[Data entries]
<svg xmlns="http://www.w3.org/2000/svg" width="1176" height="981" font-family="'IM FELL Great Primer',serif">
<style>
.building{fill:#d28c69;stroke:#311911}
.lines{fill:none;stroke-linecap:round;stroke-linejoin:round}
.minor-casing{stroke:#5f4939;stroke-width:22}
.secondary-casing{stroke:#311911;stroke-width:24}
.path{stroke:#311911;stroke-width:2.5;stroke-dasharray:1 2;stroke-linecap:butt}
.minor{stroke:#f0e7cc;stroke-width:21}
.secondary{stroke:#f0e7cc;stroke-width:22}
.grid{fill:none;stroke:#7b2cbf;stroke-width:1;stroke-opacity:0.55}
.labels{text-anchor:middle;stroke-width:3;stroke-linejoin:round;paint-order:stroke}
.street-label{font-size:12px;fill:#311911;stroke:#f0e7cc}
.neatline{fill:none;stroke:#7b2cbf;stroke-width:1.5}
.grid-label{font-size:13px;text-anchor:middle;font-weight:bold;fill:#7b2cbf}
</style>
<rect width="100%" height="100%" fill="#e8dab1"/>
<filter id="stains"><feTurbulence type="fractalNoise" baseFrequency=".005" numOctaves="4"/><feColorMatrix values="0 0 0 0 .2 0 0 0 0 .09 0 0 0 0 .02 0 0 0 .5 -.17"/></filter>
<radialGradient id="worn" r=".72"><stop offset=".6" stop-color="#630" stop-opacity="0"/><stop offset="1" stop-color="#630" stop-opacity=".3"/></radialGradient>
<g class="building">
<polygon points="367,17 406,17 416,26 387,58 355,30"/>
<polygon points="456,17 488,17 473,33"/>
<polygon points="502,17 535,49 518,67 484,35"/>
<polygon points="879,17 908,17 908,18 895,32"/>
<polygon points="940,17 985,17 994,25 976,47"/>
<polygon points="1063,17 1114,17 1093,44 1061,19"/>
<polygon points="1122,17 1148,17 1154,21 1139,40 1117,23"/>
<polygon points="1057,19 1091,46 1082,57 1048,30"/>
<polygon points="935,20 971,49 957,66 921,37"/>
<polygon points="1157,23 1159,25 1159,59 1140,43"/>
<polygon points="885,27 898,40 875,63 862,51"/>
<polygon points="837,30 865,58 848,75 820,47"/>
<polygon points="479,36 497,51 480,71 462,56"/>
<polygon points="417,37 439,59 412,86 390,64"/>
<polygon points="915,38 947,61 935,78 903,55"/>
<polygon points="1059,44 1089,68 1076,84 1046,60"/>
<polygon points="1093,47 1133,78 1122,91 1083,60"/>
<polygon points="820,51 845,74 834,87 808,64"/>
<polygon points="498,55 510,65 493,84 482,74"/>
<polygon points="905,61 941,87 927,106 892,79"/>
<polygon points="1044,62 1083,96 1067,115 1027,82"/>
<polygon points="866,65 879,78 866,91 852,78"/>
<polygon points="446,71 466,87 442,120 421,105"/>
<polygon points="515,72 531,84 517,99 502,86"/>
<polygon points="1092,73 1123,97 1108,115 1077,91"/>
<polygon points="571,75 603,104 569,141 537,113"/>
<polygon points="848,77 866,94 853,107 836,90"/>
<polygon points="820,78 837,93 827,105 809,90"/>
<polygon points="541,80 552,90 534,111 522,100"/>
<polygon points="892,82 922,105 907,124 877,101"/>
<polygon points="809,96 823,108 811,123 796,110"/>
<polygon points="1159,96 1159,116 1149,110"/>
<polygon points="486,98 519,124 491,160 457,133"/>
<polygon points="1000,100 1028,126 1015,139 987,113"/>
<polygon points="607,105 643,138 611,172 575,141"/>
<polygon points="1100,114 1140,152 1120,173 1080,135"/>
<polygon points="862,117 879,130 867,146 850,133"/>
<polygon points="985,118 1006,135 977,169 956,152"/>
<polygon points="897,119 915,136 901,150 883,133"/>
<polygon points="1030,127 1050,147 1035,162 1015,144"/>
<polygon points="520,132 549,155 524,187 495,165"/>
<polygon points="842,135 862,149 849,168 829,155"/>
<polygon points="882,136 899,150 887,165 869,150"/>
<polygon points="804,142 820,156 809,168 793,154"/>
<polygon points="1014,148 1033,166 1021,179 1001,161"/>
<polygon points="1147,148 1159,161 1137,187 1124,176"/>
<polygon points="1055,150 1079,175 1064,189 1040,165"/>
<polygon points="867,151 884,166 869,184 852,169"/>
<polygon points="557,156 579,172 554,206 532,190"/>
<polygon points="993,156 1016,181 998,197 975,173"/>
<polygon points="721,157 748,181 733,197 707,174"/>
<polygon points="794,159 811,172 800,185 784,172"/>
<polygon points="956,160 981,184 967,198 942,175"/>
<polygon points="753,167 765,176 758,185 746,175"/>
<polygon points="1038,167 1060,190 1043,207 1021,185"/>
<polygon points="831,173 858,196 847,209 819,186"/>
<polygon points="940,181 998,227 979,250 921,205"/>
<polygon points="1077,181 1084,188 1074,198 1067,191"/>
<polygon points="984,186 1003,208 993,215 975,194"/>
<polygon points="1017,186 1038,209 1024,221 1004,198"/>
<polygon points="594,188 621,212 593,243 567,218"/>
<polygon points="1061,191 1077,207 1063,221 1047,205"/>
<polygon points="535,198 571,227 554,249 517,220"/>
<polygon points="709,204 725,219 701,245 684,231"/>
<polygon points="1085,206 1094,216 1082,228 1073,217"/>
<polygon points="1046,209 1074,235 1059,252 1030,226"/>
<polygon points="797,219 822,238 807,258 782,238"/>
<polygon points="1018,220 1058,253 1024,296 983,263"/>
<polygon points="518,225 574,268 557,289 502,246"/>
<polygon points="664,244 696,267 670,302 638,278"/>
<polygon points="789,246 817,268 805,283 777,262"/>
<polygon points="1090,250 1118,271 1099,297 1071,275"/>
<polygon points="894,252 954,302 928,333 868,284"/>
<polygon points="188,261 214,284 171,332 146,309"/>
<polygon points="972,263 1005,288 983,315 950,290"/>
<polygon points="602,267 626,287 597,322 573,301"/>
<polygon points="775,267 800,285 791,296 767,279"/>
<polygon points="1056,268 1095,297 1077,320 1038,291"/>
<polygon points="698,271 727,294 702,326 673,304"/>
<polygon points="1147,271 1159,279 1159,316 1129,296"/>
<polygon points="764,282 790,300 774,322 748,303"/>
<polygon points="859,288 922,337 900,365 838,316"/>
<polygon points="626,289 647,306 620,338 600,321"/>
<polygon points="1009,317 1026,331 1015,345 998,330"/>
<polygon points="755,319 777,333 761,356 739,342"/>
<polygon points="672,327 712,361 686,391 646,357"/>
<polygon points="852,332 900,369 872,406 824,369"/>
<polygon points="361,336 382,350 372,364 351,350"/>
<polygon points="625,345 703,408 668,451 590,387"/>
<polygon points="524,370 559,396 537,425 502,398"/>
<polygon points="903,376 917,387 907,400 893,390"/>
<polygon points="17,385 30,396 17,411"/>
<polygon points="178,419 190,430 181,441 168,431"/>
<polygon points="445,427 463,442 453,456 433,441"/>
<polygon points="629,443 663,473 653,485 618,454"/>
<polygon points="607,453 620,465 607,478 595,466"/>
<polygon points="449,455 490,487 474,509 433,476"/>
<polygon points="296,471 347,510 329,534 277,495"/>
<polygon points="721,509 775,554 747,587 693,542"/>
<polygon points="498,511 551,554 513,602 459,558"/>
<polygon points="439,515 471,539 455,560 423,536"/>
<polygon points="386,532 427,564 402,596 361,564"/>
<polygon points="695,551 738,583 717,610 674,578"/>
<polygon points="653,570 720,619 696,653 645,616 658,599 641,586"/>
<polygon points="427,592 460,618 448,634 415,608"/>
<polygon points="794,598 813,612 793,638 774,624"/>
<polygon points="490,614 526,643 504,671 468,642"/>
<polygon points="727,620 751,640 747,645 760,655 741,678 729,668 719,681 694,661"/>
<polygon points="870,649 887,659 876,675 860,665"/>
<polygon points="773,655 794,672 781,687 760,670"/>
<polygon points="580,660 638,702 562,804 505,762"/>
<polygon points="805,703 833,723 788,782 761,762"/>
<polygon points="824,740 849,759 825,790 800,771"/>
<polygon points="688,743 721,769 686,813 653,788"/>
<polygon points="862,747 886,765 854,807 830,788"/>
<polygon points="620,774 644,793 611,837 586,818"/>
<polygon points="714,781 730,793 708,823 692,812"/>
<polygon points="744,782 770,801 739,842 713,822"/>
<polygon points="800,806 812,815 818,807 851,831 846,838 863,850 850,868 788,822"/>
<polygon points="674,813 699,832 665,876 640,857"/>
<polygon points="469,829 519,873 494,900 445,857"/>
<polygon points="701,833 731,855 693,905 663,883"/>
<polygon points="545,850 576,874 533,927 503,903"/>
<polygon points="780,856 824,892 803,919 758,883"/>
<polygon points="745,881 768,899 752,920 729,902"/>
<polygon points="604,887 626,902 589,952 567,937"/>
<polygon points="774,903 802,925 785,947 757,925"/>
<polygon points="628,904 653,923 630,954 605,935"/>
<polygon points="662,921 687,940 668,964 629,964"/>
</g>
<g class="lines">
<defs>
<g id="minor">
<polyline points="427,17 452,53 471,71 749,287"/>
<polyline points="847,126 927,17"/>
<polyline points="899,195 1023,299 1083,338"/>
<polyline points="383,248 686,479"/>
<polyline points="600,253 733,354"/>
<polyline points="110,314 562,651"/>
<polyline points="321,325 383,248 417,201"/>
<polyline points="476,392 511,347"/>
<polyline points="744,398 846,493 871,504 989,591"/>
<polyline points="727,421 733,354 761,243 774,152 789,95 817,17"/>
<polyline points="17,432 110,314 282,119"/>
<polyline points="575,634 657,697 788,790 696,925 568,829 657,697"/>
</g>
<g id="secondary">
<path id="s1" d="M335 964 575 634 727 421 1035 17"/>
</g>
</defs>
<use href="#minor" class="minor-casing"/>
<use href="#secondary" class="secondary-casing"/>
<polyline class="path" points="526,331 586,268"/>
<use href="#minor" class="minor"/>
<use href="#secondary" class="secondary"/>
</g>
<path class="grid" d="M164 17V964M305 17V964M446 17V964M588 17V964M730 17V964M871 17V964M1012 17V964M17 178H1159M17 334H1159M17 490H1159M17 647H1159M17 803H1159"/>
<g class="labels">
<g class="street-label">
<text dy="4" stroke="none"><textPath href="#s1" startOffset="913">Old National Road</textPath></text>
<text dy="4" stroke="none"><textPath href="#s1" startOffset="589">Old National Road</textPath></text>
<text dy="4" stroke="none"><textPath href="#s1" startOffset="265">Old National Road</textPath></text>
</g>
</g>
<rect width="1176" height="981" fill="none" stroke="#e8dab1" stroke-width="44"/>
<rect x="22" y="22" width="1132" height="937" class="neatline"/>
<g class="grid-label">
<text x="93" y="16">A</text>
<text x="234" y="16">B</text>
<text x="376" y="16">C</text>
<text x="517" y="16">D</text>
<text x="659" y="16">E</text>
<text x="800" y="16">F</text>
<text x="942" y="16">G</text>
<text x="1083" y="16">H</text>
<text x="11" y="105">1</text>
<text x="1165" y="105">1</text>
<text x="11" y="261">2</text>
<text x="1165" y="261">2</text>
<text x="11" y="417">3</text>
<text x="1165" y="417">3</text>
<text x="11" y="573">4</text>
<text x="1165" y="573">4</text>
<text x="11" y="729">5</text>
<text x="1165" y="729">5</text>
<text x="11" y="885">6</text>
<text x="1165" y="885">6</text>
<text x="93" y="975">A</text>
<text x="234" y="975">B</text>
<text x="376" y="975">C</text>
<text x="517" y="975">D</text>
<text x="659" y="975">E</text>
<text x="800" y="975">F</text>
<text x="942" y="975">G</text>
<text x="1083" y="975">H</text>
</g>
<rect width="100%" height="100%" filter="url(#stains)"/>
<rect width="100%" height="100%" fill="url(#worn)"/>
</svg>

WHAT YOU NEED TO DO – Go through the entries above and count the lines containing the word "casing"; give only that count.

TASK RESPONSE – 4